> _What the exercise asks_
Set down every record below exactly as it appears, but without the pictures.

[Detected change data]
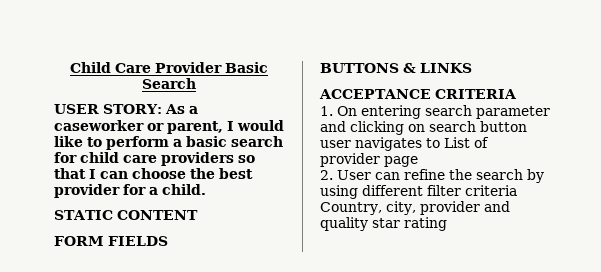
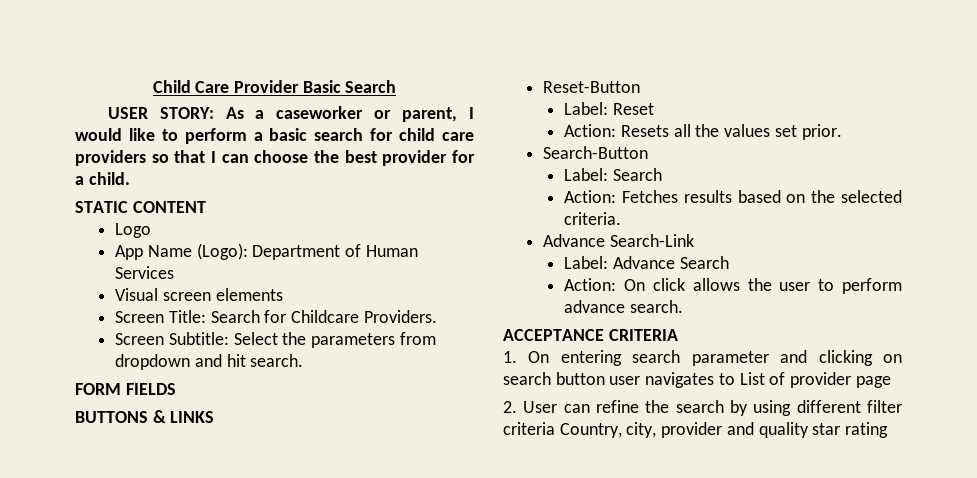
(198, 215) none -> [115,223,152,238] [115,243,418,260] [115,266,175,279] [115,288,283,301] [115,310,437,323] [115,332,436,348] [115,354,304,370] // Logo // App Name (Logo): Department of Human Services // Visual screen elements // Screen Title: Search for Childcare Providers. // Screen Subtitle: Select the parameters from dropdown and hit search.
(472, 68) none -> [543,81,641,93] [564,102,654,115] [564,124,842,140] [543,146,649,159] [564,168,662,181] [564,190,902,203] [564,212,622,225] [543,234,694,247] [564,256,729,269] [564,278,902,294] [564,300,683,313] // Reset-Button // Label: Reset // Action: Resets all the values set prior. // Search-Button // Label: Search // Action: Fetches results based on the selected criteria. // Advance Search-Link // Label: Advance Search // Action: On click allows the user to perform advance search.

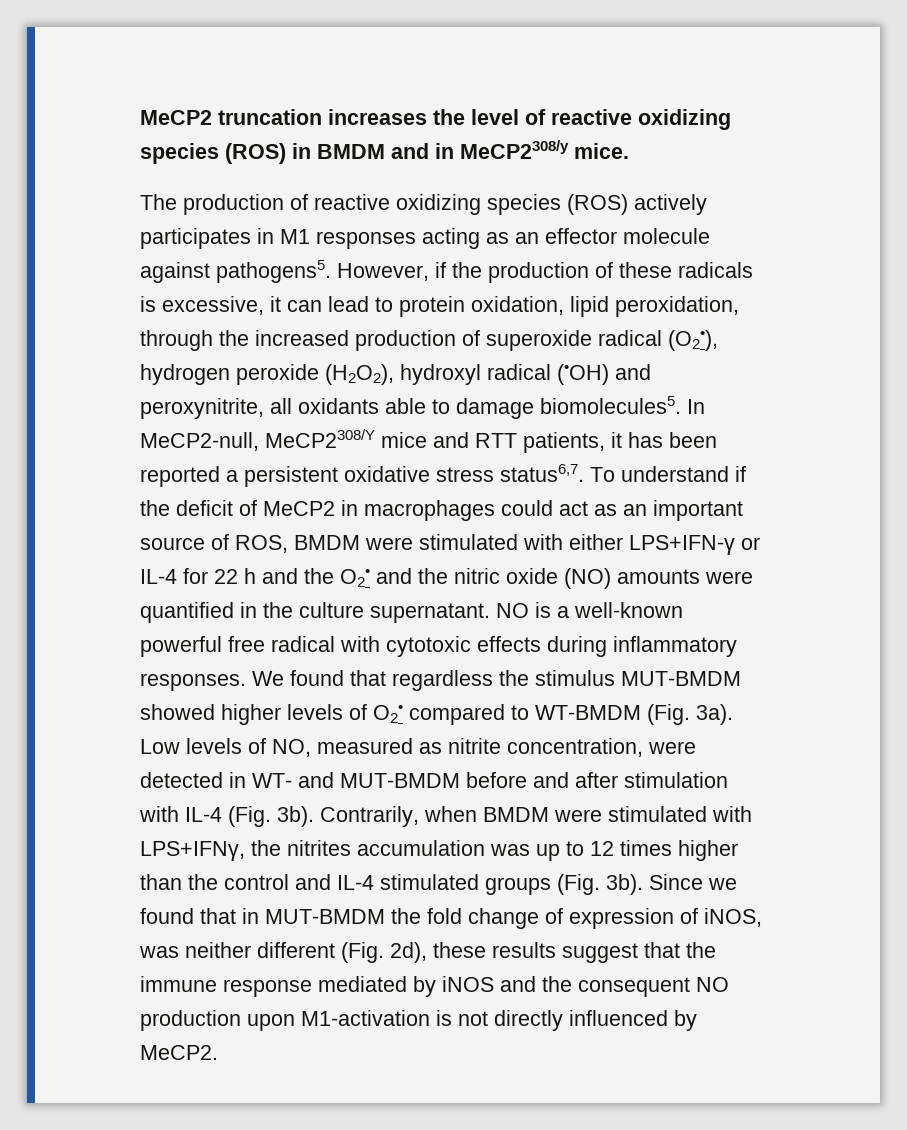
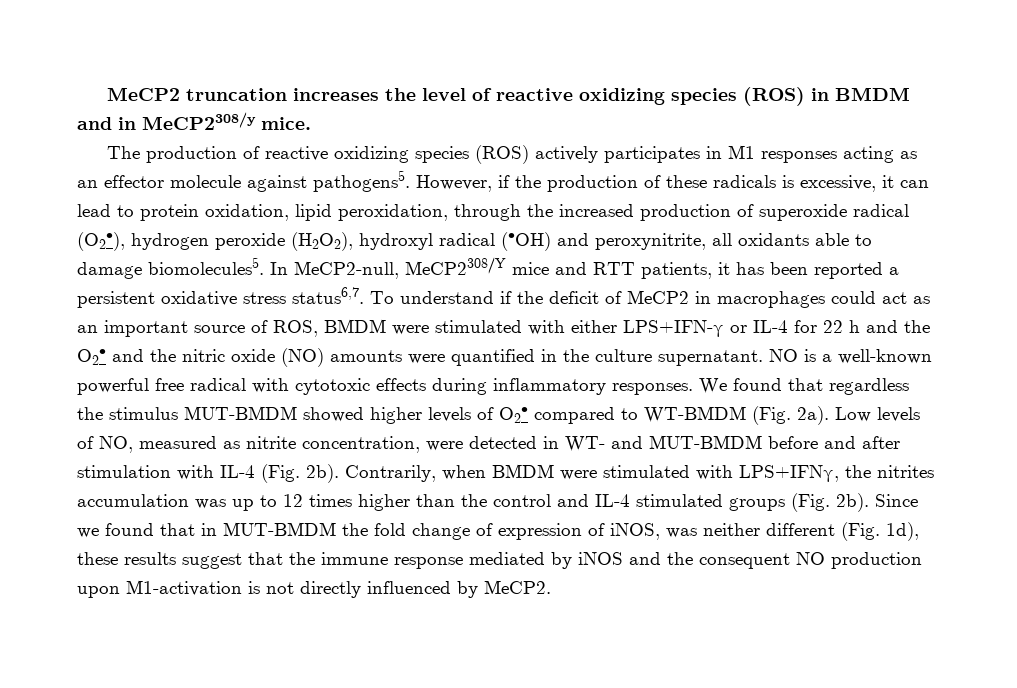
[696,704,733,725] 3a). -> [797,406,829,425] 2a).
[277,806,314,827] 3b). -> [306,464,339,483] 2b).
[606,874,643,895] 3b). -> [836,493,869,512] 2b).
[390,942,427,963] 2d), -> [886,522,919,541] 1d),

> _Task response_
(198, 215) none -> [115,223,152,238] [115,243,418,260] [115,266,175,279] [115,288,283,301] [115,310,437,323] [115,332,436,348] [115,354,304,370] // Logo // App Name (Logo): Department of Human Services // Visual screen elements // Screen Title: Search for Childcare Providers. // Screen Subtitle: Select the parameters from dropdown and hit search.
(472, 68) none -> [543,81,641,93] [564,102,654,115] [564,124,842,140] [543,146,649,159] [564,168,662,181] [564,190,902,203] [564,212,622,225] [543,234,694,247] [564,256,729,269] [564,278,902,294] [564,300,683,313] // Reset-Button // Label: Reset // Action: Resets all the values set prior. // Search-Button // Label: Search // Action: Fetches results based on the selected criteria. // Advance Search-Link // Label: Advance Search // Action: On click allows the user to perform advance search.

[696,704,733,725] 3a). -> [797,406,829,425] 2a).
[277,806,314,827] 3b). -> [306,464,339,483] 2b).
[606,874,643,895] 3b). -> [836,493,869,512] 2b).
[390,942,427,963] 2d), -> [886,522,919,541] 1d),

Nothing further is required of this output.